田口七郎兵衛は矢庭に黒板消しをつかんだが間にあわなかった。饗庭芳子はそっと机に帰った。
啓吉は立ちあがると、
「起立!」
と号令をかけた。
白雲頭の田口七郎兵衛は黒板消しを持ったまま不動のしせいをとった。
無雑作に衿元で髪をつかねた色の白い先生は、黒板の字を見ると、急に顔を赧めて、
「貴方がこんないたずらを書いたの?」
と田口七郎兵衛に訊いた。
田口七郎兵衛は悄気《しょげ》てしまって黙っていた。先生は、また――男のセイトキライ――と書かれている方を見て微笑しながら、
「さア、その黒板消しを先生にお返して、席におつきなさい」
と、静かに教壇に上って行った。啓吉には、新しい先生がひどく神々しく見える。田口七郎兵衛は頭をすぼめて降りて行ったが、七郎兵衛が席につくと、啓吉は大きい声で、
「着席!」と号令した。
「貴方が級長さんですか?」
啓吉は赧くなってうなずいた。先生は、黒板の方へ向くと、まず饗庭芳子の書いた――男のセイトキライ――から静かに消して行った。
二十一
「復習して来ましたか?」
先生は黒板を消し終ると、机の上の本をパラパラと繰って、
「饗庭さん、第十四課の六十六頁を開けて、四行目から読んでみて下さい」
饗庭芳子は立ちあがると声を張りあげて、
「今日はお前たちに一つ聞いてみたい事がある。

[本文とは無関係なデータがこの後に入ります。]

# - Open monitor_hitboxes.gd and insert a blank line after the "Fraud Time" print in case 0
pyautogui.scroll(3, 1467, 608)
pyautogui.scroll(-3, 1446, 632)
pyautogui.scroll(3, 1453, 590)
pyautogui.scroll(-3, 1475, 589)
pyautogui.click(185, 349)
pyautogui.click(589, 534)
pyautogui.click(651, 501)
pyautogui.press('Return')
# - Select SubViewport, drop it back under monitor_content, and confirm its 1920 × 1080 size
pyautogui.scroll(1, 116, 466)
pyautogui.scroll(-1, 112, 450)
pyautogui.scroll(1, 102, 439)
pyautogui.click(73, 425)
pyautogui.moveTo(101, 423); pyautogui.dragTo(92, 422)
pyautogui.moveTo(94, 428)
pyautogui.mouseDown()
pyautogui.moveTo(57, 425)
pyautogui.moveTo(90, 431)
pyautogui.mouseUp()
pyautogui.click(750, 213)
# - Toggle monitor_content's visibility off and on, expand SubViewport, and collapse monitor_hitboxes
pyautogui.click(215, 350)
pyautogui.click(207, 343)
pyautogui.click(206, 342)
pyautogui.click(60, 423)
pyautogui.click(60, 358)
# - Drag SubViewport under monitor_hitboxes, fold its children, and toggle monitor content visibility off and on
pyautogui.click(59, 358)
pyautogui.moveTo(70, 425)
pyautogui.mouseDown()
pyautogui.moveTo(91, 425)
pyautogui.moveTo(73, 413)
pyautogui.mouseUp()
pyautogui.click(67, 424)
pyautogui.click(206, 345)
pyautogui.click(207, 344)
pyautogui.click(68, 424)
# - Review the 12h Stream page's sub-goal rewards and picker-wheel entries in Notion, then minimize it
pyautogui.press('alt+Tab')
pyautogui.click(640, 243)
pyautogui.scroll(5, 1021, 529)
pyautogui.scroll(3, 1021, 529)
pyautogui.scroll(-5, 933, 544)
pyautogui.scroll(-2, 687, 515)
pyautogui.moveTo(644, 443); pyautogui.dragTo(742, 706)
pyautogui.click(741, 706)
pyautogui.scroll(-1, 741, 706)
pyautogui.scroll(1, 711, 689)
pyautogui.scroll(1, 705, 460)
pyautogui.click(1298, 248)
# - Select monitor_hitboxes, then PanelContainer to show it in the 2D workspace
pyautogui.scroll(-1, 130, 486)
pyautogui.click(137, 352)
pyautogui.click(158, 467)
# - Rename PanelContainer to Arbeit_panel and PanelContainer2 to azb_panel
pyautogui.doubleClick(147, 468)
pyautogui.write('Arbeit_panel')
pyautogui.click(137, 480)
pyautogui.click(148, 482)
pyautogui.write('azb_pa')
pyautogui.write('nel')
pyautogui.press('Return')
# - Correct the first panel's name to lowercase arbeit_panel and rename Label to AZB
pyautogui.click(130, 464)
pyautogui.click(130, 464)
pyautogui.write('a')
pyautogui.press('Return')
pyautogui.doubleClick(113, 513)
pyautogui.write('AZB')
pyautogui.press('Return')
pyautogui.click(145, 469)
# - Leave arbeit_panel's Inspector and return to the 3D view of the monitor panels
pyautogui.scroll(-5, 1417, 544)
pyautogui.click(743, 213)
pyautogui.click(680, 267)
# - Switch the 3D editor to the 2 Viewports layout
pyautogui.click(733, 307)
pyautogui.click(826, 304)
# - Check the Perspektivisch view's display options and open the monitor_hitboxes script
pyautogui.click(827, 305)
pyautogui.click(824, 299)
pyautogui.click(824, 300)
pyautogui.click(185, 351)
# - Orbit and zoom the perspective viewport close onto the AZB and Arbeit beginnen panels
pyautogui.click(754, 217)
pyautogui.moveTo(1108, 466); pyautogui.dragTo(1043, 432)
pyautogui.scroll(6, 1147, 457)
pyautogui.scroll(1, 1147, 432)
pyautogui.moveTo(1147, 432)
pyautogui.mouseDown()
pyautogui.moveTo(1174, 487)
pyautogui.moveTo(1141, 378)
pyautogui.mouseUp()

お前たちのうちで誰が一番この父を大事に思ってくれるか。わしはそれが知りたいのだ。先《ま》ず姉のゴネリルからいってみよ。と尋ねた。……」
張りのあるいい声で、啓吉はうっとりと聴きとれていた。何時か、饗庭芳子が、学芸会の席で、鎌倉[#「鎌倉」に傍点]を暗誦して読みあげたことがあったが、実にいい声であった。
[#ここから2字下げ]
由比の浜辺を右に見て
雪の下道過行けば
八幡宮の御やしろ
[#ここで字下げ終わり]
のあたりなどは、彼女の得意のところらしく、啓吉はいまでも饗庭芳子の振袖姿を思い出すのだ。
「はア、そこンところで次に級長さんに読んで貰いましょう。級長さんは、何ていうお名前?」
「…………」
啓吉が赧くなっていると、饗庭芳子が、大人びた物いいで、
「田崎啓吉さんておっしゃいます」
と言った。
「そう、田崎さん、ではその七十二頁の、饗庭さんの次から読んで御覧なさい……」
すると立ちあがった啓吉は、すっかり周章《あわ》てて、何行目だったろうと、七十二頁を繰ったが、やたらに、「王は男泣きに泣いた」というところだけが目にはいって来た。
誰か後の方で、
「怒りと失望と後悔と……」
と、いってくれている。啓吉は益々うろたえてしまった。どの行を見ても、「怒りと失望と」の活字がないのだ。
「田崎さんはお休みになったのですね。じゃ、外の方に読んで貰いましょう……」
啓吉はそっと席へついた。脇へ汗がにじんだ。一番前にいる近眼の中原という子が立って読んだ。
「怒りと失望と後悔とに身も魂もくだけた王は……」
読本へ目を据えると、ちゃんと自分の正面へその活字が並んでいる。そっと目を上げると、先生は目を閉じて立っていた。啓吉は、一遍も復習しなくても、すらすら読めて行った。まごまごした自分が口惜《くや》しかった。
「はいッ、そのくらいで、少し書取りでもしてみましょうか?」
先生は、皆に雑記帳を出させた。
「御本はみんな伏せてしまって、ようござんすか、リヤ王はもう八十の坂を越えた……」
甘い声であった。大勢の鉛筆の音がすっすっと走っている。
「姉二人は既に、ですよ、既にさる貴族に嫁《か》し、妹はかねてフランスの后《きさき》になることにきまっていた……」
森《しん》と静まり返った廊下をこつこつ誰か歩いて来ている。
扉が開くと、小使いのお爺さんが、
「先生、この組に田崎啓吉という子供さんはおりますかな?」
と尋ねた。
「田崎? ああ級長さんでしょう、いますよ」
鉛筆の音が止まった。啓吉はどきりとした。
「一寸お母さんが、急用があるそうでなア、周章てて来ていなさるで……」
「そう、じゃそっと行ってらっしゃい」
先生は立ち上った啓吉の肩を押して、扉の出口へ連れて行った。啓吉が出て行くと、先生はまた声を張り上げて、
「領地をゆずる日に、王は娘たちを面前に呼んで……」
と愉しそうに朗読するのであった。
二十二
学校へなんぞ来た事のない母親が、何の用事でわざわざ啓吉を尋ねて来たのか、啓吉は不安で仕方がなかった。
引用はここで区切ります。